What I would be curious to see here is whether any of the residuals represent statistically significant changes. The largest residual is for the correlation between HI6 and TP5. I’m just going to do a quick paired-r test using Fisher r-to-z transformations on the observed and predicted values for this correlation.

fun.1 <- function(var1, var2) {
  r <- mtx.1[var1, var2]
  t <- paired.r(r, r + mtx.1.a[var1, var2], n = 211)
  print(str_glue("z: {round(t$z, 3)}, p: {round(t$p, 3)}"))
}

fun.1("tp5", "hi6")

## z: 3.117, p: 0.002

Right, so that’s a significant change, as expected for a residual over .2. TP5 is “Faced with daily deadlines at work” and HI6 is “Hurry more than others”. A high residual means that the factors these items are loading on are more correlated than the items themselves. And I think that’s not surprising in this case; time pressure and hurried/impatient behavior seem conceptually related to me while deadlines at work and hurrying more than others are not closely related.

Why don’t we look at one more before moving on? I’ll take a low residual to see how that translates into fit between loadings and factors. CD2 and ANX3 have a residual of just .021. I doubt that’s significantly significant, but, oh, what the heck.

fun.1("cd2", "anx3")

## z: 0.216, p: 0.829

Nope. Just nope.

Now let’s look at the items. CD2 is “Hard-driving and competitive when younger”, and ANX3 is “Feel uneasy and restless”. The items are not closely related, and the correlation between them reflects that. And we already know that the correlation between CD and ANX is relatively low. Two low correlations produce a low residual. Makes sense to me.

However, I do wonder if there is a floor effect in play. What I mean is, are two low correlations going to have a smaller difference than two high correlations? Since correlations are coefficients in linear equations with (assumed) constant variance, I really don’t think it should be an issue.

Measurement Model Fit

Before we put this model away for a bit, let’s look at its overall fit. As with the models in the previous assignment, I’ll pull up the \(\chi^2\), RMSEA, and TLI.

fitMeasures(fit.1, fit.measures = c("chisq", "df", "pvalue", "rmsea", "tli")) %>%
  round(3) %>%
  kable(align = "l")

	x
chisq	570.988
df	340.000
pvalue	0.000
rmsea	0.057
tli	0.821

Good \(\chi^2\), so-so RMSEA, and an unacceptably low TLI. I’m going to call it a poor model.
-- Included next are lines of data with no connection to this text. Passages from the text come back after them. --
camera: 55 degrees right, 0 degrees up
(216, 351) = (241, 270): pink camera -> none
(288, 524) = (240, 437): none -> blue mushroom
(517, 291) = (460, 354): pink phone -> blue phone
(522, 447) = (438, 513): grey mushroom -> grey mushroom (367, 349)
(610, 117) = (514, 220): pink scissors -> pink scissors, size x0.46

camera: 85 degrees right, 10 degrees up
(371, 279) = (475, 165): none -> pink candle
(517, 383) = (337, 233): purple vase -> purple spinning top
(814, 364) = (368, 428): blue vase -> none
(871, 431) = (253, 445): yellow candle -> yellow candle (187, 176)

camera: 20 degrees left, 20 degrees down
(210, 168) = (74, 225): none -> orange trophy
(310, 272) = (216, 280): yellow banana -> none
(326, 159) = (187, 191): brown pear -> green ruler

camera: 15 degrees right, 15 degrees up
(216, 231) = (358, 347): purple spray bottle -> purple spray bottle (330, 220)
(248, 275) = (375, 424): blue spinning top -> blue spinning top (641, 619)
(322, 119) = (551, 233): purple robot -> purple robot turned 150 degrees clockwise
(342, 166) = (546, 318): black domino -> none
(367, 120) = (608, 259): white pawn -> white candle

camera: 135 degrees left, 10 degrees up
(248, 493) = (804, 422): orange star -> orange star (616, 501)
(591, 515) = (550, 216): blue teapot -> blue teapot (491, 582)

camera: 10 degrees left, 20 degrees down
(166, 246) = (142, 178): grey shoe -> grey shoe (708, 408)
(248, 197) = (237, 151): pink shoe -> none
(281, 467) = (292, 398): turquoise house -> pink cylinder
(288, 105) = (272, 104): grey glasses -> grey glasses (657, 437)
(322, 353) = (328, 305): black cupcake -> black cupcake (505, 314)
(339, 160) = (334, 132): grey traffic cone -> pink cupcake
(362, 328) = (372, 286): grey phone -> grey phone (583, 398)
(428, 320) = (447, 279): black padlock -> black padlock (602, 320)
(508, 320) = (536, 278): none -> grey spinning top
My hopes were not very high after seeing some of the issues above, so I’m not surprised. Oh well.

2. Orthogonal Measurement Model

fit.2 <- cfa(chr.1, sample.cov = mtx.1, sample.nobs = 211, std.lv = T, orthogonal = T)

I checked this model against the results in LISREL and found that they were similar, but not identical. I will proceed nonetheless, but expect some differences on the order of rounding error.

As usual, I will check the \(\chi^2\), RMSEA, and TLI.

fitMeasures(fit.2, fit.measures = c("chisq", "df", "pvalue", "rmsea", "tli")) %>%
  round(3) %>%
  kable(align = "l")

	x
chisq	825.213
df	350.000
pvalue	0.000
rmsea	0.080
tli	0.642

The \(\chi^2\) statistic is still showing as significant, but the RMSEA and TLI statistics have degraded considerably.

Now I will take a look at the \(\chi^2\) difference test. This test should tell us whether there is sufficient improvement in fit to justify a loss of parsimony (i.e., more parameters). The test is simple: take the difference of the two models’ \(chi^2\) statistics and the difference in their degrees of freedom (Pavlov et al., 2020). Then simply refer to a \(\chi^2\) distribution.

# M0 is nested within M1
fun.2 <- function(M0, M1) {
  D <- fitMeasures(M0, "chisq") - fitMeasures(M1, "chisq")
  df <- fitMeasures(M0, "df") - fitMeasures(M1, "df")
  p <- pchisq(D, df, lower.tail = F) %>%
    set_names("p")
  map_dbl(c(D, df, p), ~ round(., 3))
}

fun.2(fit.2, fit.1)

##   chisq      df       p 
## 254.225  10.000   0.000

There is a significant difference between the fit of the models, with the intercorrelated model (from section 1) outperforming the orthogonal model. This tells us that there are indeed meaningful correlations between the factors, which bodes well for the structural model to follow.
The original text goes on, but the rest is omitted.